陽明學從民國時代火過一陣子,最近又火起來了,大概情形都差不多。章太炎那個時代是因為日本人說了好,自然有人說好;而今天則是另外的人說了好,也就有一批人覺得好。可惜了,《詩經》似乎還沒有被人這樣說過,關鍵《詩經》也不能拿去治理天下,《論語》還行,所以釋經學中《論語》要比《詩經》火,畢竟有用才是真理。

當然,別人說如何如何,關鍵還在於我們能不能接著說出更多的來,甚至比對方講的更有意思。在這方面,章太炎是做了表率的,所以他是大學者。《詩》雲:“子之昌兮,遭我乎峱之陽兮”意思是說,無論對方再精彩,再瀟灑,再有氣派,在我們看來,也就那樣罷了。在我們這裡,得“揖我謂我臧兮”。詩人還真是喜歡自吹自擂。

4

如是,章太炎的提醒值得我們反思:

“夫講學而入於魔道,不如不講。昔之講陰陽五行,今乃有空談之哲學、疑古之史學,皆魔道也。必須掃除此中魔道,而後可與言學。”(《章太炎全集演講集》,第493頁)

1933年4月18日,章太炎發表了《自述治學之功夫及志向》的演講,在這篇演講中,章氏說,古代的經書不是為平民所作,“大抵古人作史,以示君上,非為平民。……人君讀《春秋》,鑒往事,知為君之難,必多方以為防,防範多,斯亂臣賊子懼。喻如警備嚴明,盜賊自戢。”

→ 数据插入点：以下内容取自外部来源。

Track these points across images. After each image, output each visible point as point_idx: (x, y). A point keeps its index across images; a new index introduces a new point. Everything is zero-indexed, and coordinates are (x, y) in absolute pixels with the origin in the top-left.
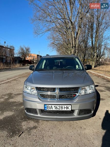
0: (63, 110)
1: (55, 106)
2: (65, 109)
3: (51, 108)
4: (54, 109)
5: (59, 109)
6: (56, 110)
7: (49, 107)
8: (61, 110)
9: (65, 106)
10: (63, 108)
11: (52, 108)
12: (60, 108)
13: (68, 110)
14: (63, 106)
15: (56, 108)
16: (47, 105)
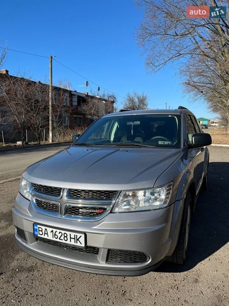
0: (68, 242)
1: (52, 231)
2: (73, 243)
3: (45, 233)
4: (50, 237)
5: (60, 239)
6: (54, 239)
7: (42, 231)
8: (64, 241)
9: (73, 235)
10: (69, 237)
11: (47, 234)
12: (62, 238)
13: (78, 244)
14: (68, 233)
15: (55, 235)
16: (38, 226)
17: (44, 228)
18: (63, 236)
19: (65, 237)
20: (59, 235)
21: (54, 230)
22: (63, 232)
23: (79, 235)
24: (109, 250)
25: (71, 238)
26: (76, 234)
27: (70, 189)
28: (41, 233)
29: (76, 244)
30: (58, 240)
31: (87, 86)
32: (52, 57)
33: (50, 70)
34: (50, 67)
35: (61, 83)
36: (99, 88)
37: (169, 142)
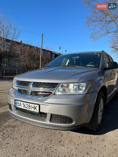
0: (31, 110)
1: (23, 104)
2: (33, 110)
3: (20, 105)
4: (22, 107)
5: (27, 108)
6: (24, 108)
7: (18, 104)
8: (28, 109)
10: (31, 107)
11: (21, 105)
12: (28, 107)
13: (36, 111)
14: (31, 105)
15: (25, 106)
16: (17, 101)
17: (19, 102)
18: (28, 106)
19: (29, 107)
20: (26, 106)
21: (24, 103)
22: (28, 104)
23: (36, 106)
24: (52, 115)
25: (32, 107)
26: (35, 105)
27: (34, 82)
28: (18, 105)
29: (34, 111)
30: (26, 109)
31: (60, 49)
32: (43, 34)
33: (42, 40)
34: (42, 39)
35: (47, 48)
36: (66, 51)
37: (93, 65)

即便我們今天已經把孔夫子作為所有老師的老師,我們也要知道,其實從事老師這個行業的人畢竟是我們這個社會中的一小部分人。大部分人都是被教育的,像詩人那樣覺得別人很厲害,而我更厲害的人,畢竟只是少數人。所以,有時候,我們知道詩人很厲害也就差不多了。章太炎說:

余常謂學問之道,當以愚自處,不可自以為智。偶有所得,似為智矣,猶須自視若愚。古人謂既學矣,患其不習也;既習矣,患其不博也;既博矣,患其不精也。此古人進學之方也。大抵之學之士,當如童蒙,務於所習,熟讀背誦,愚三次,智三次,學乃有成。弟輩盡有智於余者,工夫正須爾也。(《章太炎全集演講集》,第505頁)

當然,今天我們讀古代的書,無論它經典與否,可能很少能背誦下來的,那些能脫口而出背誦了很多東西的人,大概是最強大腦之類的人。一般人看看也就差不多了。因為,絕大多數人,看都不會看,更別說背個什麽東西了。章氏曰:

“文學者,以有文字者著於竹帛,故謂之文;論其法式,謂之文學。”

“所謂文者,皆以善作奏記為主。自是以上,乃有鴻儒。鴻儒之文,有經傳解故諸子,彼方目以上第,非若後人擯此於文學外,沾沾焉惟華辭之守,或以論說、記序、碑志、傳狀為文也。獨能說一經者,不在此列,諒由學官弟子,曹偶講習,須以發策決科,其所撰著,猶今經義,是故遮列使不得與也。”(《國故論衡疏證》,第頁)

章氏的這句話說的是,他認為古代的文學,實際上就是用文字做記錄。寫的好的,記得多的就是鴻儒。他們寫了很多東西,有的甚至自成一家了,也就成了某某子了。就跟今天寫小說的人差不多,誰寫的好,誰寫得多,就能在排行榜的前面。最能掙錢的一些人叫作IP,其他的人也就是碼字工人或者鍵盤農民。寫得東西當然什麽都有,類別很多。

講故事的,說道理的,還有一些應用文,生老病死,都得來上一段。古代的文人把文字看得很神聖,很有職業精神,不像現在,基本上是個人都能寫點了,也就沒有什麽文字神聖的概念了。《詩》雲:“子之昌兮,遭我乎峱之陽兮。並驅從兩狼兮,揖我謂我臧兮。”古人看到了比自己厲害的人,非但不會羨慕嫉妒恨,反倒是立馬有三人行必有我師的感覺,馬上稱讚對方,而那個更牛的一方則寫了首詩來說這個事。